Citizen Staff Writer

ARTHUR H. ROTSTEIN

The Associated Press

The late William Rehnquist was one of the two or three most significant Supreme Court chief justices in history, current Chief Justice John Roberts said Wednesday.

In a lecture at the University of Arizona’s law school, Roberts said Rehnquist was responsible for a “seismic shift” away from political science and public policy “to the more solid grounds of legal arguments” in case presentations before the court.

When Rehnquist joined the court in 1972 at age 47, Roberts said, the practice of constitutional law was “more in the realm of political science.”

That could be seen in the broader arguments made in the briefs before the Supreme Court in important constitutional cases, he said.

“Over Justice Rehnquist’s time on the court, the method of analysis and argument shifted to the more solid grounds of legal arguments – what are the tests of the statutes involved, what precedents control.

“Rehnquist, a student both of political science and the law, was significantly responsible for that seismic shift.”

Whether the shift was a good change can be debated, “but I think there’s no disputing that such a shift did occur during the time that Justice Rehnquist was on the court,” Roberts said.

He said when Rehnquist joined the court, a minority of justices had been former federal judges.

“Today, for the first time in its history, every member of the court was a federal court of appeals judge before joining the court – a more legal perspective and less of a policy perspective,” Roberts said.

During Rehnquist’s early years on the court, he often was the lone dissenter – so much so that “his law clerks bought him a Lone Ranger doll that stayed on his mantelpiece ’till the end of his tenure on the court,” Roberts said, long after his lone dissents had become accepted as law by a court majority.

Rehnquist was elevated to chief justice in 1986 and “earned the respect of his colleagues by the fairness and efficiency he displayed,” Roberts said.

He noted Rehnquist’s unconventional ways, from favoring Hush Puppy shoes and long sideburns to missing one presidential State of the Union address because “it conflicted with the watercolor class he was taking at the local YMCA.

“Rehnquist explained that he had paid $25 to sign up for the class and he wasn’t going to miss one of the sessions,” he said.

Roberts said that during Rehnquist’s 33-year tenure on the Supreme Court, he argued 39 cases with him. “Each of those arguments was a lesson, sometimes a hard one, in lawyering,” he said.

He said that as an associate justice, Rehnquist taught advocates the importance of preparation “focused on a rigorous understanding of the content of the controlling law.”

Roberts cited two favorite questions Rehnquist would pose to lawyers:

” ‘You say that’s what Congress meant.
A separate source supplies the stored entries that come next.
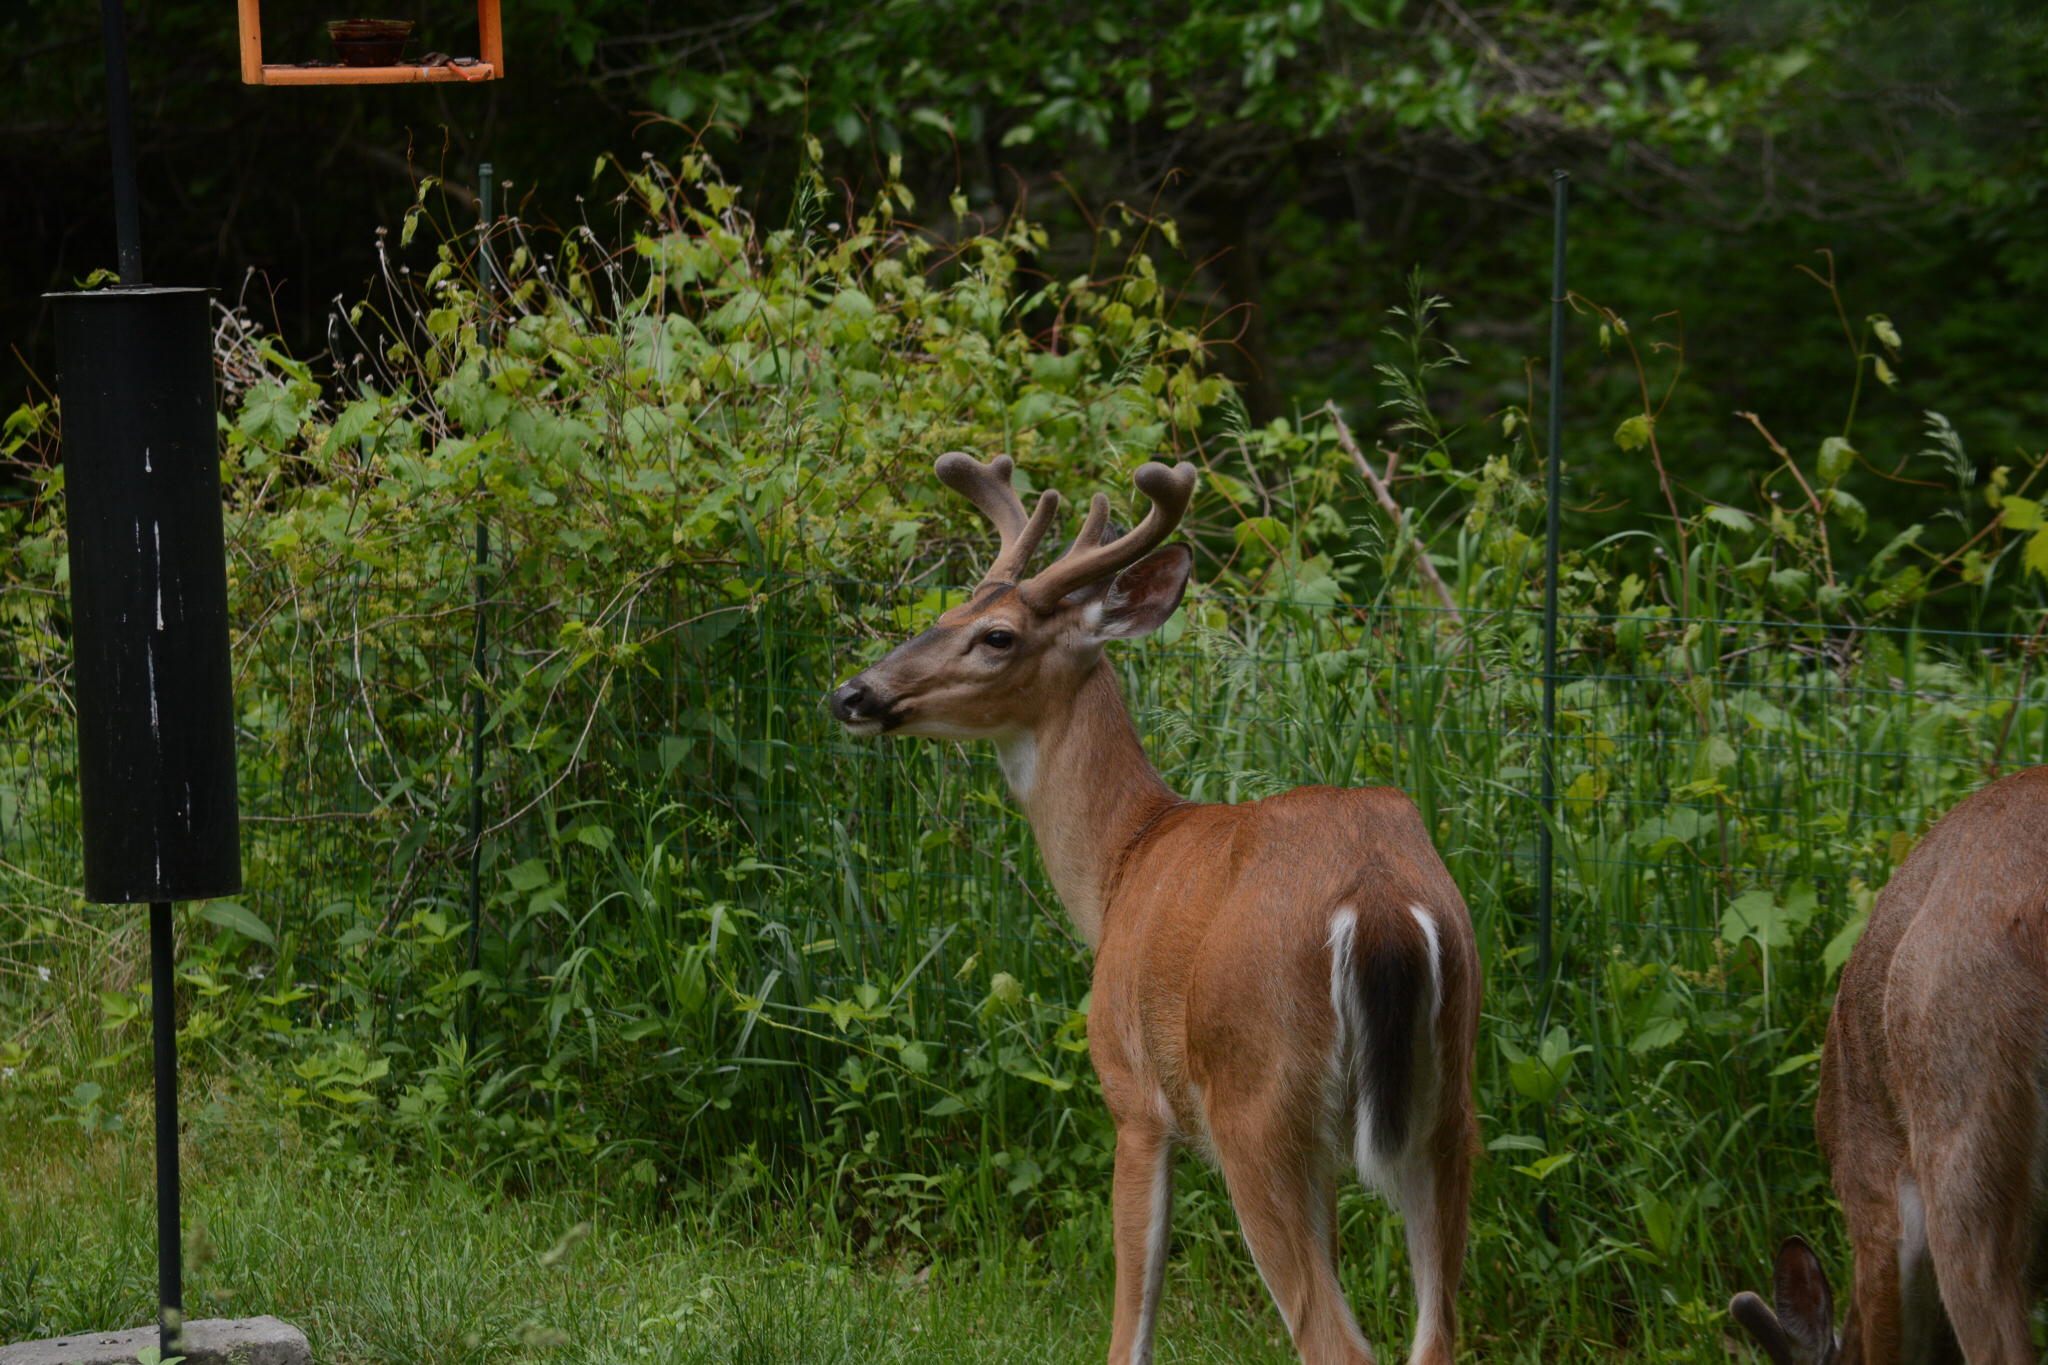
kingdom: Animalia
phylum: Chordata
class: Mammalia
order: Artiodactyla
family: Cervidae
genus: Odocoileus
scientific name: Odocoileus virginianus
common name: White-tailed deer
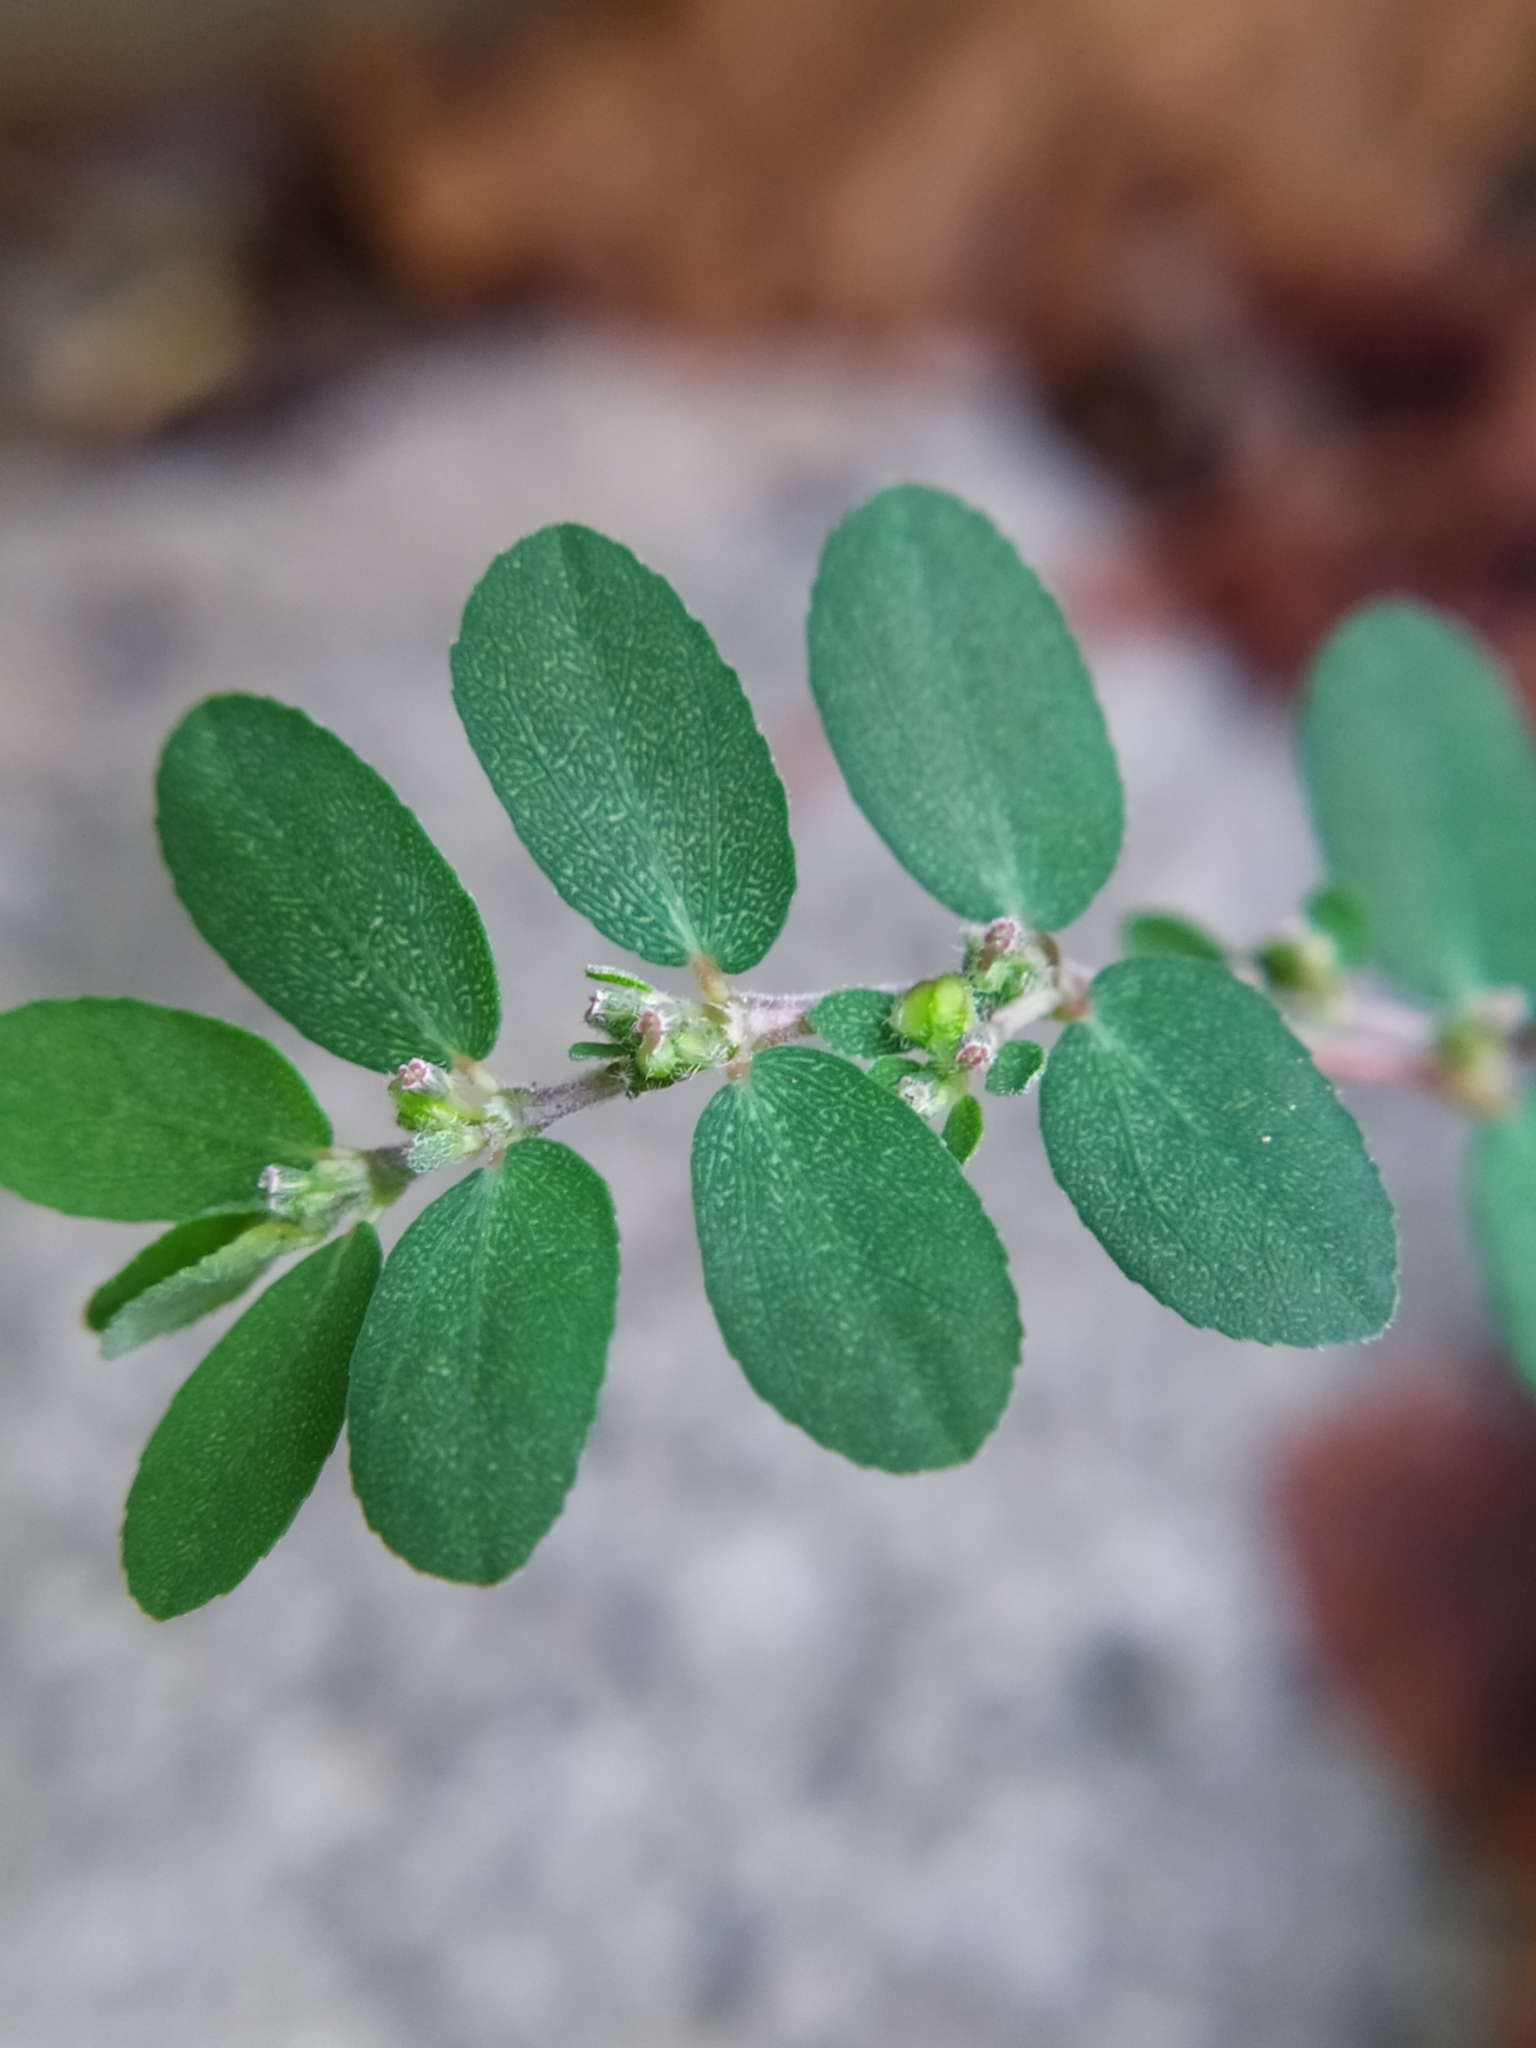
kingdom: Plantae
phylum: Tracheophyta
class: Magnoliopsida
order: Malpighiales
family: Euphorbiaceae
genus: Euphorbia
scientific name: Euphorbia prostrata
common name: Prostrate sandmat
What did Congress say?’ ”

And, ” ‘Which of our cases support that proposition?’ ”

Roberts said Rehnquist had a knack for getting to the heart of an issue quickly and efficiently, and was known for the brevity of his opinions and his love of adding historical perspective, frequently referring to little-known events.

He enjoyed wagers and delighted in charades, croquet and board games, Roberts added.

Roberts was named to the high court in September 2005 to succeed Rehnquist. He gave the college’s third annual Rehnquist Center Lecture.

The nonpartisan Rehnquist Center on the Constitutional Structures of Government was established at the college in 2006, and the lecture series honors the late chief justice.

In a question-and-answer session, Roberts said the increasingly politicized nature of the Senate judicial confirmation process is troubling.

“I think we need to have a broader recognition that we are not part of the political process, that we are not representatives of either an administration or a confirming Senate on the court,” he said.

He also said having justices come to the court with trial experience would be a good thing. Most have primarily an academic background, he noted.

“The one gaping hole in the background of legal experience is trial experience, the trial judge,” he said.

He added that Rehnquist was a hands-on trial lawyer for his entire career as a private practitioner and missed that so much that as chief justice he once appointed himself to sit as a trial judge in the Eastern District of Virginia.

Rehnquist rendered an opinion “and was promptly reversed by the 4th Circuit” Court of Appeals, Roberts said.